Harvard Medical School, 25 Shattuck Street, Boston 02115, MA, USA.
Malar J. 2013 Nov 4;12:390. doi: 10.1186/1475-2875-12-390.
Internet search query trends have been shown to correlate with incidence trends for select infectious diseases and countries. Herein, the first use of Google search queries for malaria surveillance is investigated. The research focuses on Thailand where real-time malaria surveillance is crucial as malaria is re-emerging and developing resistance to pharmaceuticals in the region.

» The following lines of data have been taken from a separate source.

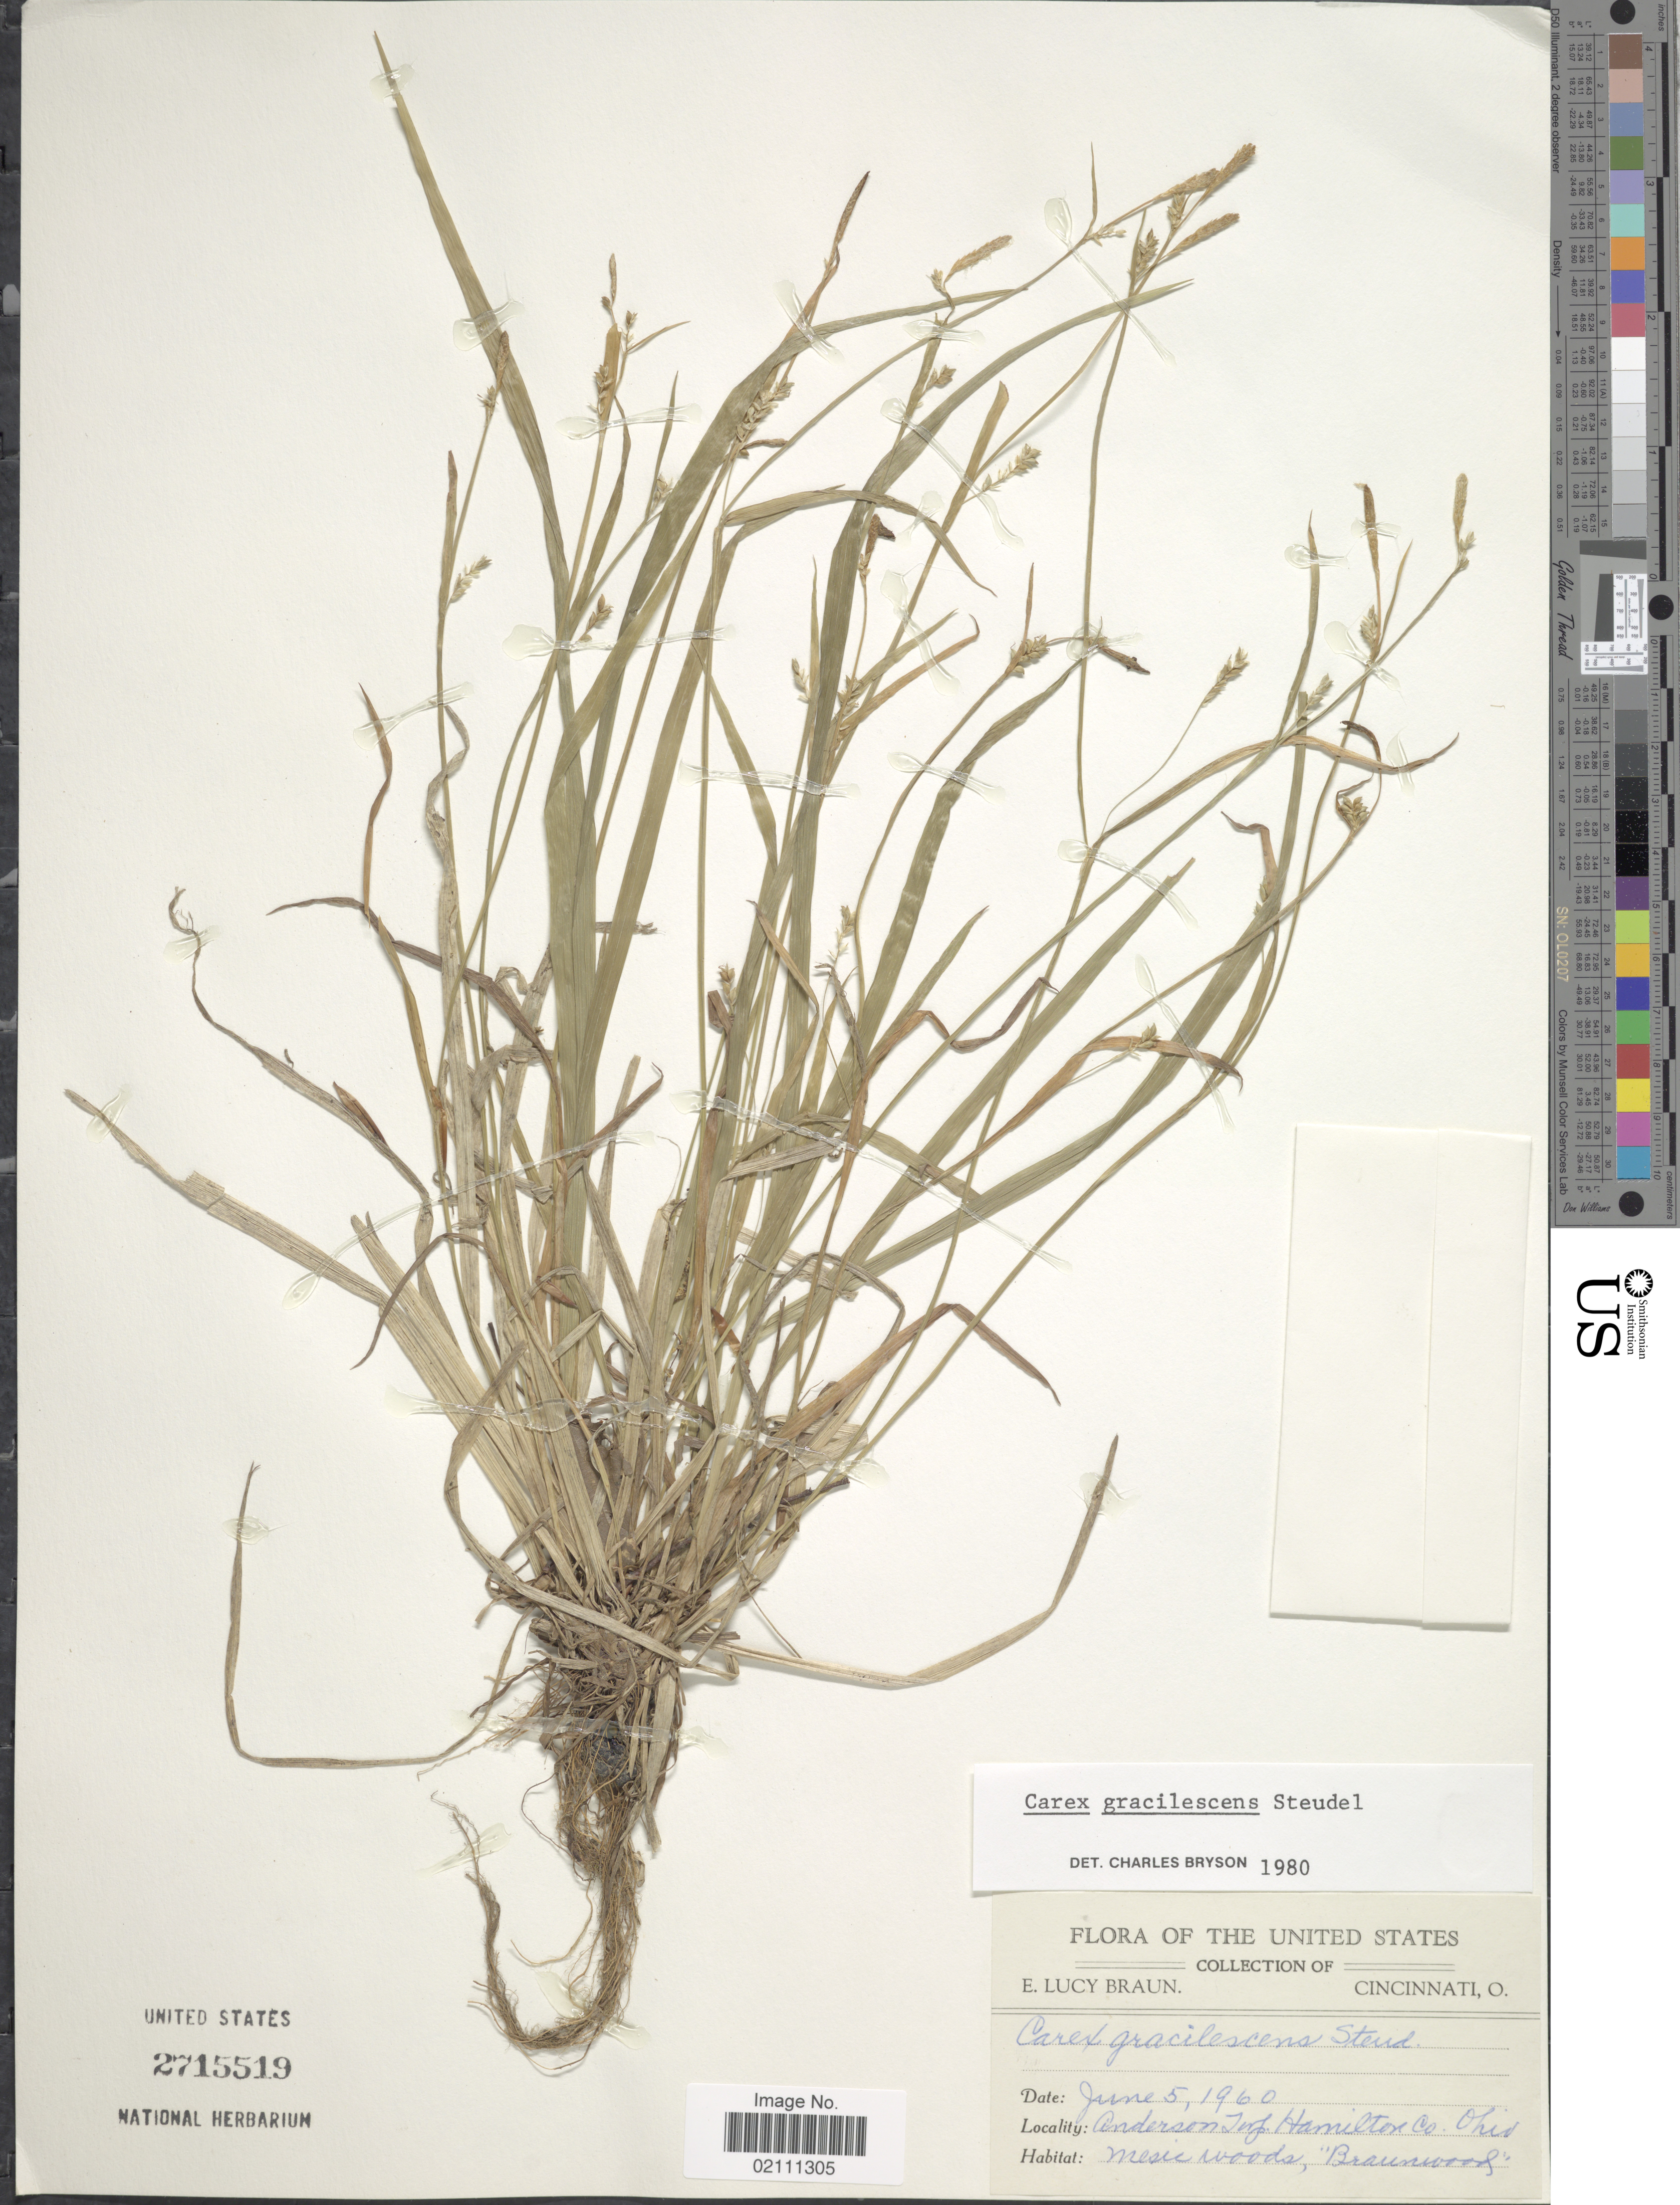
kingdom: Plantae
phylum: Tracheophyta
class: Liliopsida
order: Poales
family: Cyperaceae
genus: Carex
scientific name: Carex gracilescens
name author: Steud.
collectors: E. L. Braun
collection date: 1960-06-05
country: United States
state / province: Ohio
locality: Anderson Twp. Hamilton Co., mesic woods, "Braunwood".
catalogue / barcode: US 2715519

Official Thai malaria case data was acquired from the World Health Organization (WHO) from 2005 to 2009. Using Google correlate, an openly available online tool, and by surveying Thai physicians, search queries potentially related to malaria prevalence were identified. Four linear regression models were built from different sub-sets of malaria-related queries to be used in future predictions. The models' accuracies were evaluated by their ability to predict the malaria outbreak in 2009, their correlation with the entire available malaria case data, and by Akaike information criterion (AIC).
Each model captured the bulk of the variability in officially reported malaria incidence. Correlation in the validation set ranged from 0.75 to 0.92 and AIC values ranged from 808 to 586 for the models. While models using malaria-related and general health terms were successful, one model using only microscopy-related terms obtained equally high correlations to malaria case data trends. The model built strictly of queries provided by Thai physicians was the only one that consistently captured the well-documented second seasonal malaria peak in Thailand.
Models built from Google search queries were able to adequately estimate malaria activity trends in Thailand, from 2005-2010, according to official malaria case counts reported by WHO. While presenting their own limitations, these search queries may be valid real-time indicators of malaria incidence in the population, as correlations were on par with those of related studies for other infectious diseases. Additionally, this methodology provides a cost-effective description of malaria prevalence that can act as a complement to traditional public health surveillance. This and future studies will continue to identify ways to leverage web-based data to improve public health.
互联网搜索查询趋势已被证明与某些传染病和国家的发病率趋势相关。在此,首次调查了使用谷歌搜索查询进行疟疾监测的情况。该研究集中在泰国,由于该地区疟疾重新出现并对药物产生抗药性,因此实时疟疾监测至关重要。
从世界卫生组织(WHO)获取了 2005 年至 2009 年的泰国官方疟疾病例数据。使用谷歌关联度(一种公开可用的在线工具)和对泰国医生进行调查,确定了与疟疾流行率相关的搜索查询。从不同的疟疾相关查询子集中构建了四个线性回归模型,用于未来的预测。通过其预测 2009 年疟疾爆发的能力、与整个可用疟疾病例数据的相关性以及赤池信息量准则(AIC)来评估模型的准确性。
每个模型都捕捉到了官方报告的疟疾发病率的大部分变化。验证集中的相关性范围为 0.75 至 0.92,AIC 值范围为 808 至 586。虽然使用疟疾相关和一般健康术语的模型取得了成功,但仅使用显微镜相关术语的模型与疟疾病例数据趋势的相关性也很高。仅由泰国医生提供的查询构建的模型是唯一能够持续捕捉到泰国记录在案的第二个季节性疟疾高峰的模型。
根据世界卫生组织报告的官方疟疾病例数,使用谷歌搜索查询构建的模型能够充分估计 2005-2010 年泰国的疟疾活动趋势。虽然存在自身的局限性,但这些搜索查询可能是人群中疟疾发病率的有效实时指标,因为其相关性与其他传染病的相关研究相当。此外,这种方法提供了一种具有成本效益的疟疾流行率描述,可以作为传统公共卫生监测的补充。本研究和未来的研究将继续寻找利用基于网络的数据来改善公共卫生的方法。